• AIM OF THE EXERCISE
Each line below from the one containing "Wir arbeiten an einer" through the one containing "他社で無理だと言われた方へ" should be output exactly as it stands, and no other line should appear.

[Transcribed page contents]
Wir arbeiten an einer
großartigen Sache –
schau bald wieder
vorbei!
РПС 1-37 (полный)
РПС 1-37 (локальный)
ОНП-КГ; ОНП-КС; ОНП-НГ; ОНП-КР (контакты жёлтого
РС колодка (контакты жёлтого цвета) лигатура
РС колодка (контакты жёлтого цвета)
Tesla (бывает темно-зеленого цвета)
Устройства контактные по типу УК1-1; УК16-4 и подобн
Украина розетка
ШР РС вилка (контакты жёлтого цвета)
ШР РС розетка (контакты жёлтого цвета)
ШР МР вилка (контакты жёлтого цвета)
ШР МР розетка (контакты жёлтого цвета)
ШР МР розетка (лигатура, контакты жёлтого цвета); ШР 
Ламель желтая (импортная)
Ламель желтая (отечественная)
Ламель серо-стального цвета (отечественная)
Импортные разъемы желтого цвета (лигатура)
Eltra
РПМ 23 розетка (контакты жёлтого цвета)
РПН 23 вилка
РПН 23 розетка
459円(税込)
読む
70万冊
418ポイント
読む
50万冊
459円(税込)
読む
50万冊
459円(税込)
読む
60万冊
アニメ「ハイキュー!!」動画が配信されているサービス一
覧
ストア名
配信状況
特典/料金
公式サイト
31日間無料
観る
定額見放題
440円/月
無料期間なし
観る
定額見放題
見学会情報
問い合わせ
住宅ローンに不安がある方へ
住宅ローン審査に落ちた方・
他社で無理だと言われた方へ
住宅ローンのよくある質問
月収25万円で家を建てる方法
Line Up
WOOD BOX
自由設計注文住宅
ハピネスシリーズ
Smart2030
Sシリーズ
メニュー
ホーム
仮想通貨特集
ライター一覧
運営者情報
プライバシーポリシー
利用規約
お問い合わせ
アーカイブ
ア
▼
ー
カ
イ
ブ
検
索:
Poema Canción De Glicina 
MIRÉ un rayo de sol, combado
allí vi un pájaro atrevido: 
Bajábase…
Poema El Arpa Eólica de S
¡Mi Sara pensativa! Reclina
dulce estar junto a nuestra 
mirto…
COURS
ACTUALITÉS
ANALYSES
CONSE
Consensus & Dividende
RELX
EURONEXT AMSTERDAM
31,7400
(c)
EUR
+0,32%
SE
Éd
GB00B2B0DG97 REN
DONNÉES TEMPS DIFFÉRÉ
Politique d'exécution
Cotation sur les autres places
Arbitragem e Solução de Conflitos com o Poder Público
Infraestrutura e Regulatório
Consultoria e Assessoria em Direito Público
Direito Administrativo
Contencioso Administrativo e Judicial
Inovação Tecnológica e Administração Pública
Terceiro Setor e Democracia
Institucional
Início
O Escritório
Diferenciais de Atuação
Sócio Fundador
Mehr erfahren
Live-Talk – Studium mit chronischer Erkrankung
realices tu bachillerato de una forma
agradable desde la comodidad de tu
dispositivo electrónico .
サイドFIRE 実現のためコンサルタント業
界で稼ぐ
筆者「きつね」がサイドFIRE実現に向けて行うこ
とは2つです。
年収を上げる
...
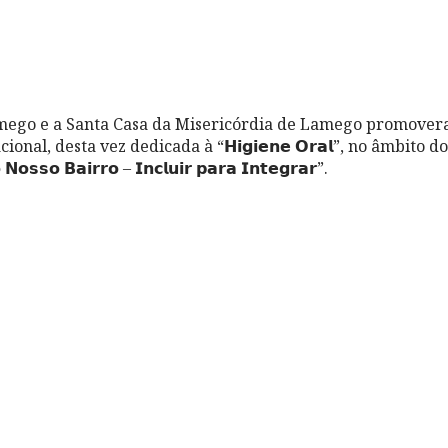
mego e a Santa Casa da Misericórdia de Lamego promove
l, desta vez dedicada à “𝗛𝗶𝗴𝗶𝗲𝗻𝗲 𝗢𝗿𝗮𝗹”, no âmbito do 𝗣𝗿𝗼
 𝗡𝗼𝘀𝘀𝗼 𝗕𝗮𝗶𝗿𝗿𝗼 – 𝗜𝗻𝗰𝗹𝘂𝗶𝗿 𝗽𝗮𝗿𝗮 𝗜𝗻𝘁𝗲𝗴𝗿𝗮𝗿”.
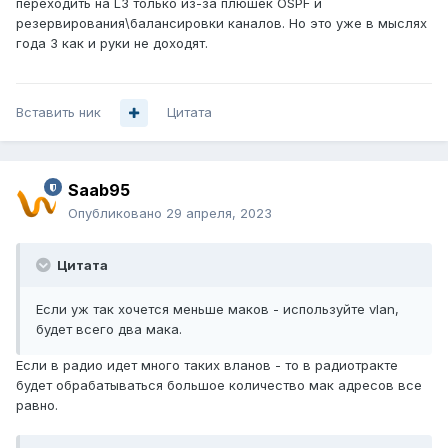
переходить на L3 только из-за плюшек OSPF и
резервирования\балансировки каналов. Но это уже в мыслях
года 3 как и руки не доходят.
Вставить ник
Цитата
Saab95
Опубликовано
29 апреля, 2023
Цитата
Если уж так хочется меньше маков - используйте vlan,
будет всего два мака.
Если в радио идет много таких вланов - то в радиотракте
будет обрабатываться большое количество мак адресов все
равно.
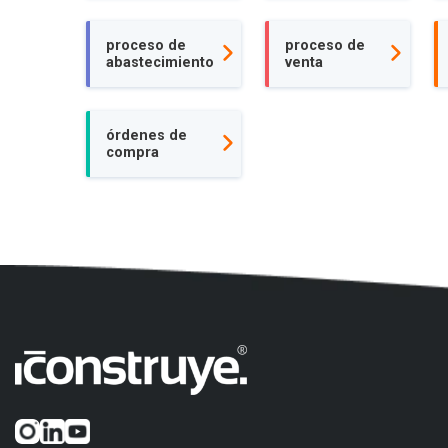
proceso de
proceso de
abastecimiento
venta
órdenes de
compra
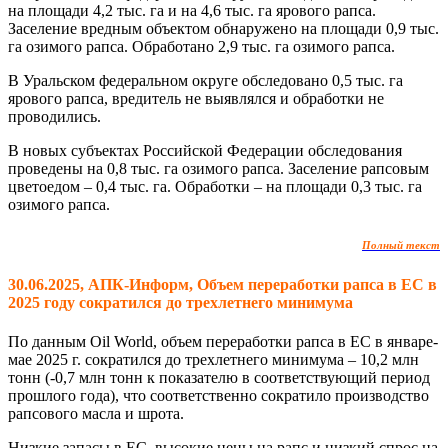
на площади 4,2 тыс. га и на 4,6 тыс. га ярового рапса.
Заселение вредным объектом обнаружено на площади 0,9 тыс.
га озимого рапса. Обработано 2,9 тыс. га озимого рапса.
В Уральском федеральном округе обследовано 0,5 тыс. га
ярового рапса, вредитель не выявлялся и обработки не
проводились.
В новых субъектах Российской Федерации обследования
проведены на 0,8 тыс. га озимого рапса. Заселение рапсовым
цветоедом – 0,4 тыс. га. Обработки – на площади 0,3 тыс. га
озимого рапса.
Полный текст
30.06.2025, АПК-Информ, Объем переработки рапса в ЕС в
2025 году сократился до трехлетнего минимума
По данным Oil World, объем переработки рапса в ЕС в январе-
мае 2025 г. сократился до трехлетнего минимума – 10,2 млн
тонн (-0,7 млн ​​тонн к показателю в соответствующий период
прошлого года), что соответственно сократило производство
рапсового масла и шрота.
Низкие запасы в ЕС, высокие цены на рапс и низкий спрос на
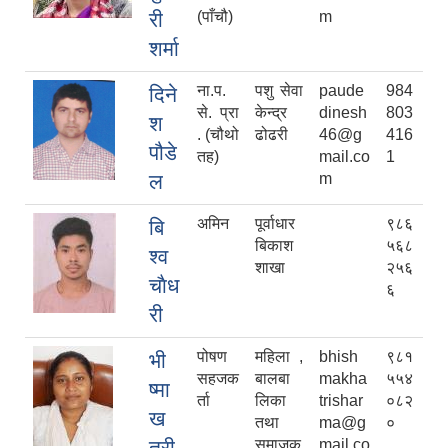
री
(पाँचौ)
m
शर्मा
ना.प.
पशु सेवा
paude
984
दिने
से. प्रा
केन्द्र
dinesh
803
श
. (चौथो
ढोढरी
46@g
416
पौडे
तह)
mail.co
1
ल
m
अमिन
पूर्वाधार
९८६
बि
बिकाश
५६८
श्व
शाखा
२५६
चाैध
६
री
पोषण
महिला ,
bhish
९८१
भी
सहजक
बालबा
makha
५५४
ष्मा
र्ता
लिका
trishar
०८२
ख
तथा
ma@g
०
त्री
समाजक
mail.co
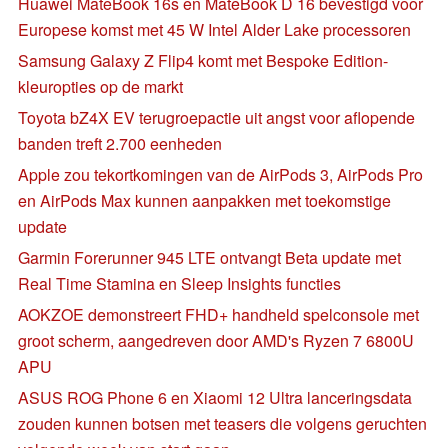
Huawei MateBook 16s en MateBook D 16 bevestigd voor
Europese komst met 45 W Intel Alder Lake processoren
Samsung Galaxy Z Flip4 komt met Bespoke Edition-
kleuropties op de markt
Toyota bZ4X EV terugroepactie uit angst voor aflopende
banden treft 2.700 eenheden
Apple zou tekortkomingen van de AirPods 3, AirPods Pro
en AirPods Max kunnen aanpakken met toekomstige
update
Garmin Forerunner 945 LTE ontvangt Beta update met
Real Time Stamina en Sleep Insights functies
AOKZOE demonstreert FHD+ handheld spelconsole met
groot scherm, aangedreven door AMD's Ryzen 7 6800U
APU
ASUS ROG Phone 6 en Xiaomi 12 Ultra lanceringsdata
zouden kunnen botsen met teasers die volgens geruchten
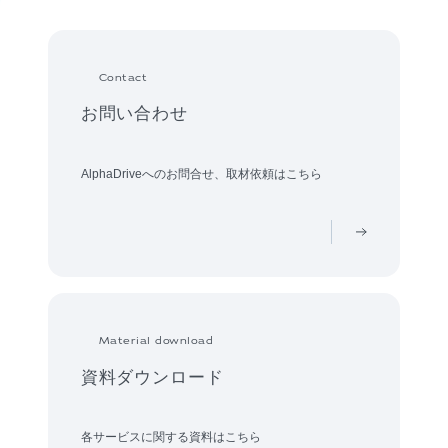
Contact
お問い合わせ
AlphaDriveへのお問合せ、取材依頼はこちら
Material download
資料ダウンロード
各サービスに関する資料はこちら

• REPLY
Wir arbeiten an einer
großartigen Sache –
schau bald wieder
vorbei!
РПС 1-37 (полный)
РПС 1-37 (локальный)
ОНП-КГ; ОНП-КС; ОНП-НГ; ОНП-КР (контакты жёлтого
РС колодка (контакты жёлтого цвета) лигатура
РС колодка (контакты жёлтого цвета)
Tesla (бывает темно-зеленого цвета)
Устройства контактные по типу УК1-1; УК16-4 и подобн
Украина розетка
ШР РС вилка (контакты жёлтого цвета)
ШР РС розетка (контакты жёлтого цвета)
ШР МР вилка (контакты жёлтого цвета)
ШР МР розетка (контакты жёлтого цвета)
ШР МР розетка (лигатура, контакты жёлтого цвета); ШР 
Ламель желтая (импортная)
Ламель желтая (отечественная)
Ламель серо-стального цвета (отечественная)
Импортные разъемы желтого цвета (лигатура)
Eltra
РПМ 23 розетка (контакты жёлтого цвета)
РПН 23 вилка
РПН 23 розетка
459円(税込)
読む
70万冊
418ポイント
読む
50万冊
459円(税込)
読む
50万冊
459円(税込)
読む
60万冊
アニメ「ハイキュー!!」動画が配信されているサービス一
覧
ストア名
配信状況
特典/料金
公式サイト
31日間無料
観る
定額見放題
440円/月
無料期間なし
観る
定額見放題
見学会情報
問い合わせ
住宅ローンに不安がある方へ
住宅ローン審査に落ちた方・
他社で無理だと言われた方へ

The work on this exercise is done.